There seemed to be a lid on San Francisco that Wednesday in December. The sky was a dull gray, and a near-constant light drizzle dampened the city. I had all but given up on finding an interesting image for sunset, but I thought that despite the high fog layer, that the fog might top out below 2000 feet. So I headed to the “roof” of the Bay Area: Mt. Tamalpais.
The fog was thick on the way up windy Highway One, and the drive was pretty harrowing with all the hairpin turns and limited visibility. Finally, as I headed up Pantoll Road, I broke through the murk and was treated to an incredible view: a broken sea of fog wafting out over the Pacific, and pouring down the hillsides from the bay, like giant ladles of cream.

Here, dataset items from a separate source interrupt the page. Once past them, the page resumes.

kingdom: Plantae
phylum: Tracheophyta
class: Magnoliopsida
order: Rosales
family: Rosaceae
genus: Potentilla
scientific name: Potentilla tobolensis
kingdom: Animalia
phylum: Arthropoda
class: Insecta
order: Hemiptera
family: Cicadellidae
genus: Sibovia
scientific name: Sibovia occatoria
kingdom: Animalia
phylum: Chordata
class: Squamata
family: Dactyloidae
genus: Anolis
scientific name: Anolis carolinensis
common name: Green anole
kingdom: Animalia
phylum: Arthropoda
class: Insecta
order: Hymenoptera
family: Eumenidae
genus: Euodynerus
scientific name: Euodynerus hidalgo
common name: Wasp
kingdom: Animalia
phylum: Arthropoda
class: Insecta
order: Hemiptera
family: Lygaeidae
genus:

I used a moderately long exposure (13 seconds) to show the movement in the fog. I also used Lee graduated neutral density filters to balance out the bright sky and darker foreground. Since I arrived right at sunset, I didn’t have much time to scout out a location, so I headed directly for a location I knew from an earlier visit. I was in luck: that particular ridge wasn’t bathed in fog. I captured this image in the eerie silence, with just the occasional rustle of the grasses that blanket the mountain.
I particularly love this photo because it captures a tiny bit of what makes Mt. Tamalpais–and my home, Marin County–so magical to me.
Canon 5D, Canon 24-70L, f/22 @ 13s, ISO 50. 2-stop soft and 3-stop hard Lee GND filters.